Take every line from the listing below that includes "подручју" and copy it.
::: PROVIDED RECORDS
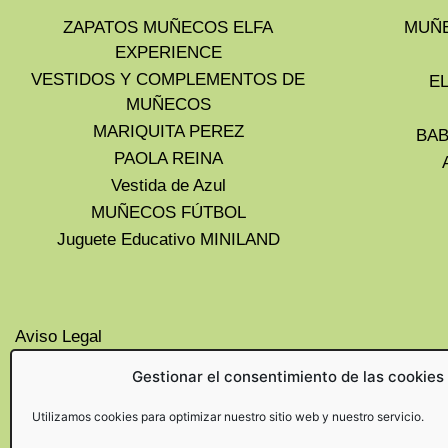
ZAPATOS MUÑECOS ELFA
MUÑE
EXPERIENCE
VESTIDOS Y COMPLEMENTOS DE
E
MUÑECOS
MARIQUITA PEREZ
BAB
PAOLA REINA
Vestida de Azul
MUÑECOS FÚTBOL
Juguete Educativo MINILAND
Aviso Legal
Privacidad
Gestionar el consentimiento de las cookies
Cookies UE
Politica de devoluciones y
Utilizamos cookies para optimizar nuestro sitio web y nuestro servicio.
cancelaciones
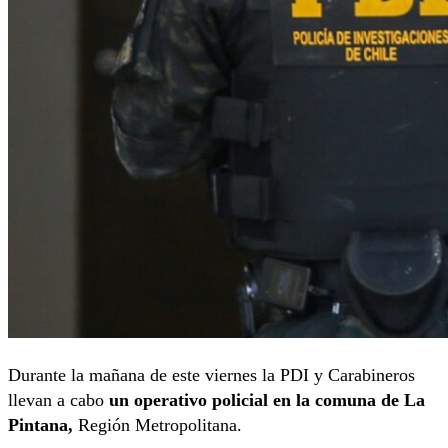
Durante la mañana de este viernes la PDI y Carabineros
llevan a cabo
un operativo policial en la comuna de La
Pintana,
Región Metropolitana.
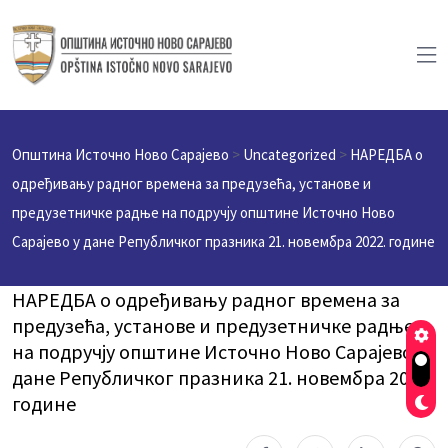
Општина Источно Ново Сарајево
>
Uncategorized
>
НАРЕДБА о
одређивању радног времена за предузећа, установе и
предузетничке радње на подручју општине Источно Ново
Сарајево у дане Републичког празника 21. новембра 2022. године
НАРЕДБА о одређивању радног времена за
предузећа, установе и предузетничке радње
на подручју општине Источно Ново Сарајево у
дане Републичког празника 21. новембра 2022.
године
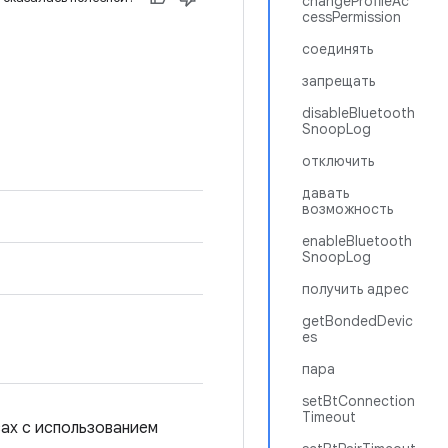
changeProfileAc
cessPermission
соединять
запрещать
disableBluetooth
SnoopLog
отключить
давать
возможность
enableBluetooth
SnoopLog
получить адрес
getBondedDevic
es
пара
setBtConnection
Timeout
вах с использованием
::::::
* **TASK RESULT**:
предузетничке радње на подручју општине Источно Ново
на подручју општине Источно Ново Сарајево у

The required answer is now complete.